▸ **WHAT IS BEING ASKED**
Please transcribe, exactly and only, the lines of the records below from the one holding "pinky pip: (1030, 1240)" to the very end.

▸ **THE DATA**
^^^^

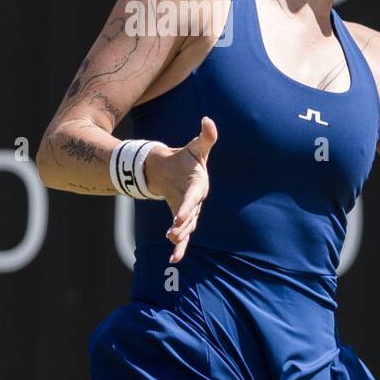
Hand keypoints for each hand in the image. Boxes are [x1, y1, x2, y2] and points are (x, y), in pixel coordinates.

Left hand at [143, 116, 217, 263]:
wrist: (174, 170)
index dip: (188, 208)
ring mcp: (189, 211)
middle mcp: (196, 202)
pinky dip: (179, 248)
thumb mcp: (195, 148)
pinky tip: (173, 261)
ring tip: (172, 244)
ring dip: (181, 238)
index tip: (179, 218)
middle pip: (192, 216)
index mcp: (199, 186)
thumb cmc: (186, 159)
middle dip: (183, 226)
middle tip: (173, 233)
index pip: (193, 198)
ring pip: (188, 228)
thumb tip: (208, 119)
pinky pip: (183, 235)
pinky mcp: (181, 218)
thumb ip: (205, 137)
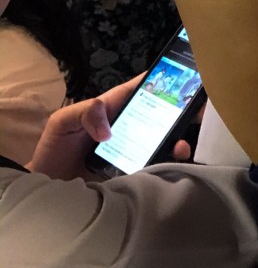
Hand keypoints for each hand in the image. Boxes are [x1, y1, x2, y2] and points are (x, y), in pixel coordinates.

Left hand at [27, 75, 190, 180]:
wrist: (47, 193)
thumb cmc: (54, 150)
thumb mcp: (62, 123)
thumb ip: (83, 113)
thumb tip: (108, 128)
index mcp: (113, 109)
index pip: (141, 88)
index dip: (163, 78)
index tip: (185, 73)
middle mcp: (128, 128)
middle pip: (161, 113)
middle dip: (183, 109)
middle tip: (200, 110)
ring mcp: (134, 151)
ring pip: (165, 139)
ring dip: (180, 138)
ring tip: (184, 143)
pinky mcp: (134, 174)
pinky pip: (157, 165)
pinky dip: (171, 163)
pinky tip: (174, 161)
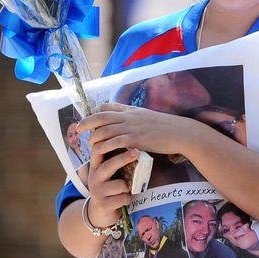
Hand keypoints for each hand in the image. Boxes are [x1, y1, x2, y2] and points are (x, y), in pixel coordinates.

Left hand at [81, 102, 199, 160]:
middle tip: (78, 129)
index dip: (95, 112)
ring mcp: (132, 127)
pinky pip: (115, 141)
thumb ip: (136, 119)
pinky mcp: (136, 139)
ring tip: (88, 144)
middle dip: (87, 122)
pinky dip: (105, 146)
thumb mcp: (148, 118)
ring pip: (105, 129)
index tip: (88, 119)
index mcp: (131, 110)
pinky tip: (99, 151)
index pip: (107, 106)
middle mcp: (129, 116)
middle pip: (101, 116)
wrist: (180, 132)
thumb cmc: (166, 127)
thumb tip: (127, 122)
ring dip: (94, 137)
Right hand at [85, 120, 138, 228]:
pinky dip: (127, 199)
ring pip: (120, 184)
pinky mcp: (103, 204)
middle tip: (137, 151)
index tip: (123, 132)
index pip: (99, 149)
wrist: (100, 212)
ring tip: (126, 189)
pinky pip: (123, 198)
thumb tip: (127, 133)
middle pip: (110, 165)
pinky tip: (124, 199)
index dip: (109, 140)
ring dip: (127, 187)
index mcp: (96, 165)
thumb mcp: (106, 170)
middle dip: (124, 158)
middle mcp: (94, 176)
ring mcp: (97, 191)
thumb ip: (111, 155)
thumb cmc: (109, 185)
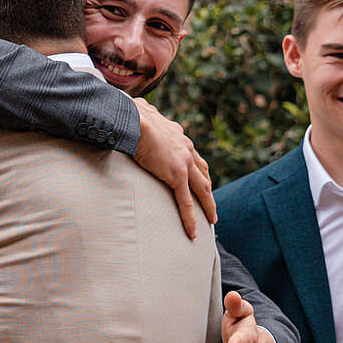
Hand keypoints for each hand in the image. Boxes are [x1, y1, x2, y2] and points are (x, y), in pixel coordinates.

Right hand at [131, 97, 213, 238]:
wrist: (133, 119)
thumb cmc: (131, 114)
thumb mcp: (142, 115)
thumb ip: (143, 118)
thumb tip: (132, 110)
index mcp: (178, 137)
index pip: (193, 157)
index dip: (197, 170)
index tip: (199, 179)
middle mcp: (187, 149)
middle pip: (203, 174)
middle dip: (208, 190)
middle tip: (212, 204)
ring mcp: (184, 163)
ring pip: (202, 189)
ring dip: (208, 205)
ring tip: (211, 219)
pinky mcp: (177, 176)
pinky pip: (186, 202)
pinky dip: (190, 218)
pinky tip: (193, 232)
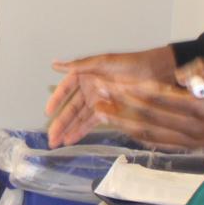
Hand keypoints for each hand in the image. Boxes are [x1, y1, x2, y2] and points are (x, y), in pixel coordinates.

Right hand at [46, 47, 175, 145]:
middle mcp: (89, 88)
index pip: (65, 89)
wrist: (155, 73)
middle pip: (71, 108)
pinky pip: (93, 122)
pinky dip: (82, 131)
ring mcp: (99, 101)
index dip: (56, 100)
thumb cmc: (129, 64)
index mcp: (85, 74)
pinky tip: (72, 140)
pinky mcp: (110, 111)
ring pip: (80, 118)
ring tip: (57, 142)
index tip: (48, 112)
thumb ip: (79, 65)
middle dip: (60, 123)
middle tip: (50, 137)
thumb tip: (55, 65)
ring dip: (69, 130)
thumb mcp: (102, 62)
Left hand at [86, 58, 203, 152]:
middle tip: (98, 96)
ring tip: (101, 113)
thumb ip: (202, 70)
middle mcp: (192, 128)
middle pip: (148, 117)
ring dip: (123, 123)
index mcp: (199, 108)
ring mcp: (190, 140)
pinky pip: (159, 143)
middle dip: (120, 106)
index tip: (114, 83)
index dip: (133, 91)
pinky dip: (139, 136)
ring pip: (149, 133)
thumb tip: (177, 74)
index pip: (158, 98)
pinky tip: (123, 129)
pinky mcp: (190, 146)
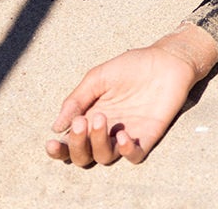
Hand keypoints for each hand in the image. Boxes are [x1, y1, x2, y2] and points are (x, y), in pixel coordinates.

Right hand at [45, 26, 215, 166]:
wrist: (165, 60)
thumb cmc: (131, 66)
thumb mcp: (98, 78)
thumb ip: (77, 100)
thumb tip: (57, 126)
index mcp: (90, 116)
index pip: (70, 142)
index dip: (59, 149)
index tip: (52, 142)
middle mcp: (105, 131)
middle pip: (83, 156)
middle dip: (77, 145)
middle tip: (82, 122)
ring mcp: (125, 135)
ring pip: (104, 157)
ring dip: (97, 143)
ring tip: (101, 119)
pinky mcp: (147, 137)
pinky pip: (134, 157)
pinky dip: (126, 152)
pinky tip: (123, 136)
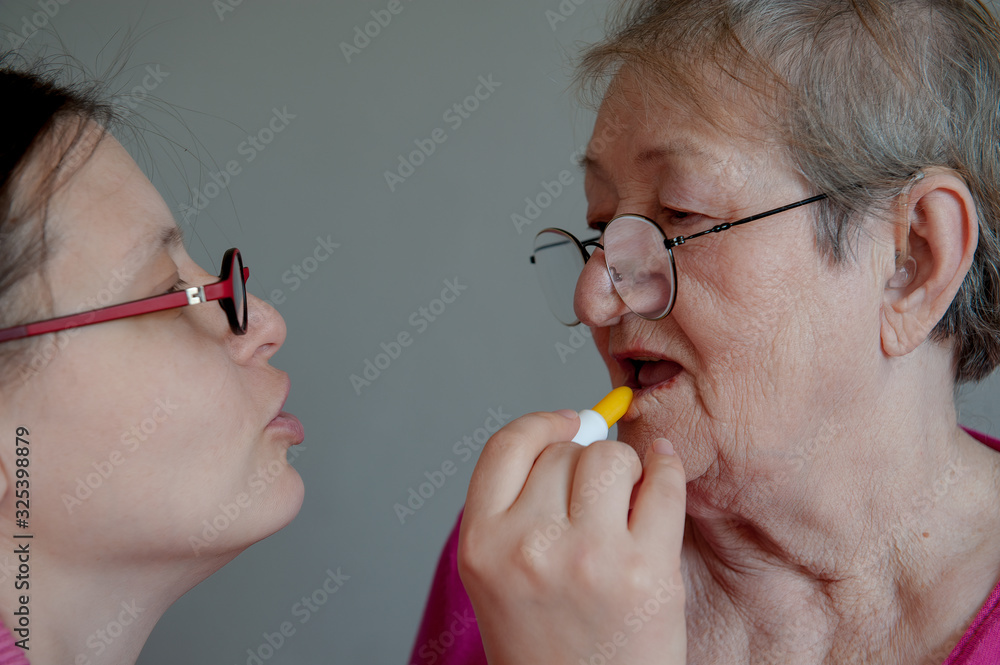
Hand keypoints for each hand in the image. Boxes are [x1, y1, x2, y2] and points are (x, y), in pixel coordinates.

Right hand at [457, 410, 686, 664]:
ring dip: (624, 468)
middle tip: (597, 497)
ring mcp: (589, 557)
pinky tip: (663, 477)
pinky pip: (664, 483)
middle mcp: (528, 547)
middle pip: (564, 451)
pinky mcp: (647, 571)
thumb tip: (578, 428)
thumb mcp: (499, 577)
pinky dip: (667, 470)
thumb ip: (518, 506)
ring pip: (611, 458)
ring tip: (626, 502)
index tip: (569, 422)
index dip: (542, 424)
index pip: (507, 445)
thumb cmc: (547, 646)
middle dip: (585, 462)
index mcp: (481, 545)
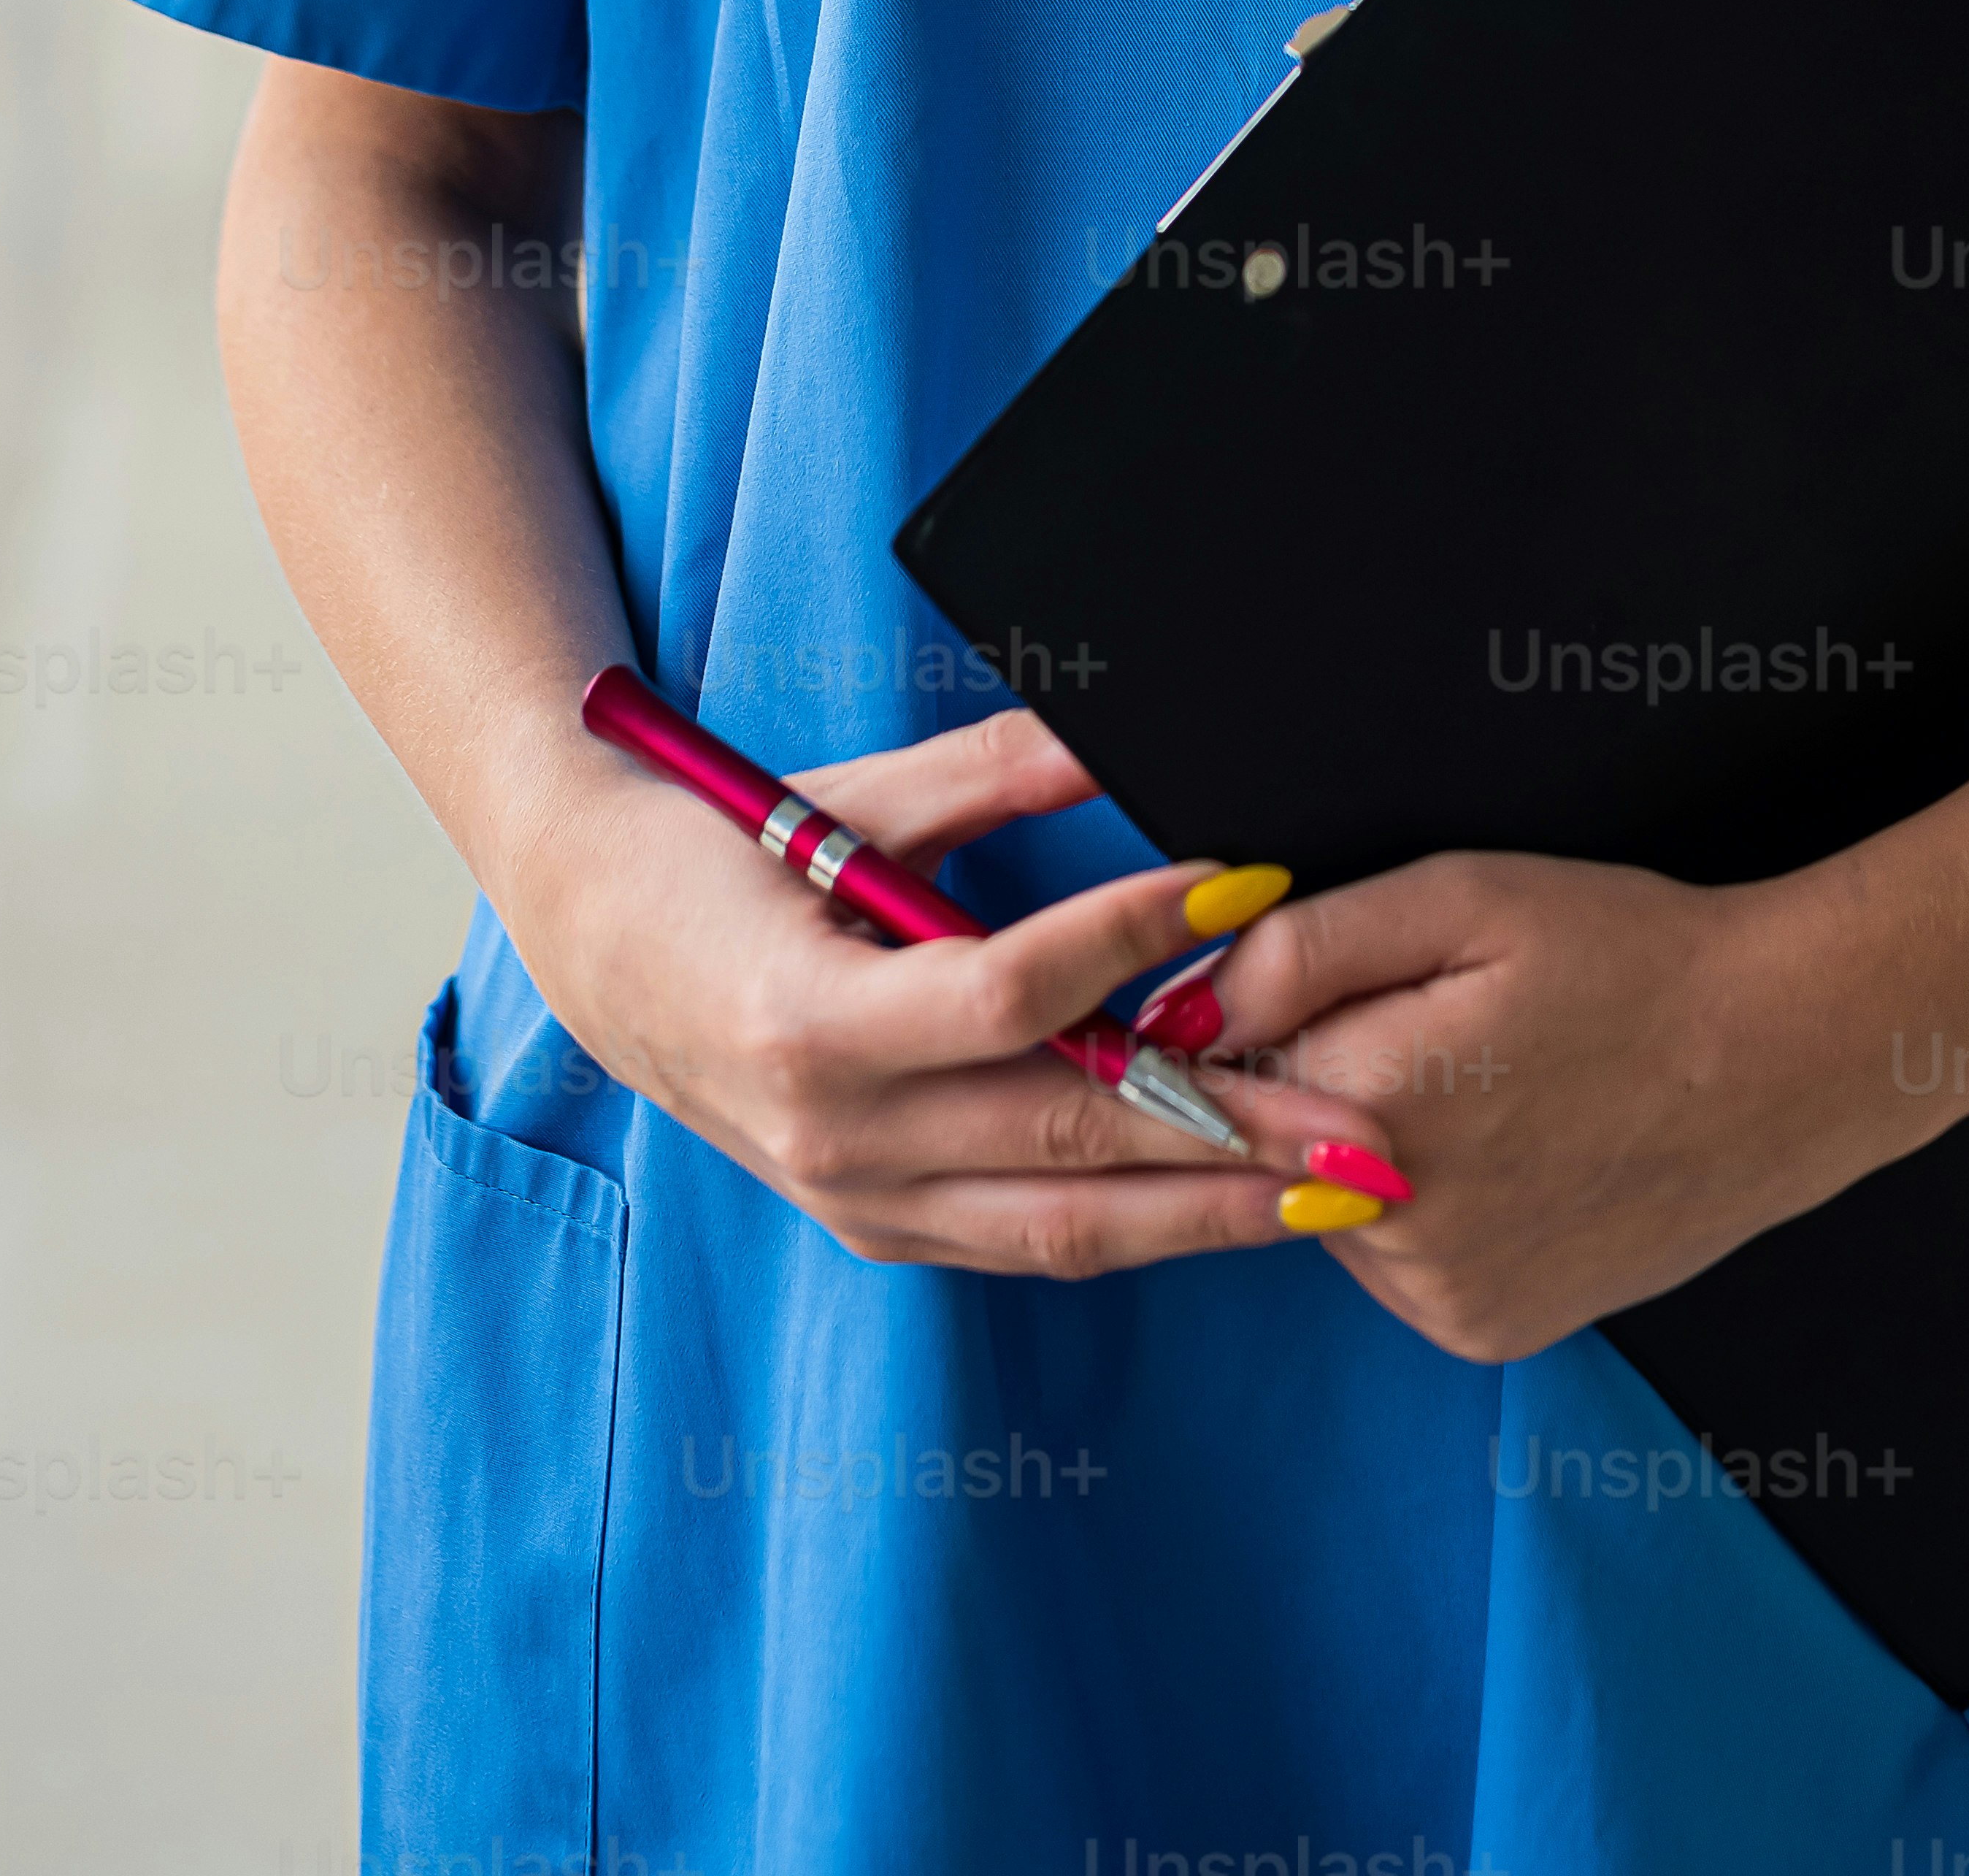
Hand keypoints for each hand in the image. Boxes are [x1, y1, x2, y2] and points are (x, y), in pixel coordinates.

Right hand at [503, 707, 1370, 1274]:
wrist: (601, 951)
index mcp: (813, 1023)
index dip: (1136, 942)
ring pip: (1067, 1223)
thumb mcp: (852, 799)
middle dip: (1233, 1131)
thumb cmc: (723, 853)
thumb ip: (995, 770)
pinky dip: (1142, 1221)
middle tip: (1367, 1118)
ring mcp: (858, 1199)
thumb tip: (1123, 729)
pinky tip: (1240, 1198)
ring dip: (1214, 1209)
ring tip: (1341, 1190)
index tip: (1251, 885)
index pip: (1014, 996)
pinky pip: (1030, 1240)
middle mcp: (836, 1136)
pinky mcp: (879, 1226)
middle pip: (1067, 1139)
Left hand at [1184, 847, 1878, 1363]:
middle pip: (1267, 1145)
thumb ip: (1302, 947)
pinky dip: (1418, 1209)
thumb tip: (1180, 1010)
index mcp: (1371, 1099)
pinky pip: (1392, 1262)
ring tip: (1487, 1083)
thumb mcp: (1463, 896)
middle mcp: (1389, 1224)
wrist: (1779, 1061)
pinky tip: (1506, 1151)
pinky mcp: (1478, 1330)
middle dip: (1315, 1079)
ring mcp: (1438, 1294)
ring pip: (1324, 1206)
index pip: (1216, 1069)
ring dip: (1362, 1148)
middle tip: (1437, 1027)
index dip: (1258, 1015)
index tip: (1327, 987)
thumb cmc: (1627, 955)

^^^^

▸ **RESPONSE TO THIS TASK**
pinky pip: (1030, 1240)
middle mcp: (836, 1136)
pinky mcp: (879, 1226)
middle pip: (1067, 1139)
Left hand at [1184, 847, 1878, 1363]:
middle pip: (1267, 1145)
thumb ip: (1302, 947)
pinky dip: (1418, 1209)
thumb tip: (1180, 1010)
index mcp: (1371, 1099)
pinky pip: (1392, 1262)
ring tip: (1487, 1083)
thumb mcp: (1463, 896)
middle mcp: (1389, 1224)
wrist: (1779, 1061)
pinky tip: (1506, 1151)
pinky mcp: (1478, 1330)
middle dip: (1315, 1079)
ring mcp: (1438, 1294)
ring pip: (1324, 1206)
index pip: (1216, 1069)
ring dip: (1362, 1148)
middle tip: (1437, 1027)
index dip: (1258, 1015)
index tip: (1327, 987)
thumb cmc: (1627, 955)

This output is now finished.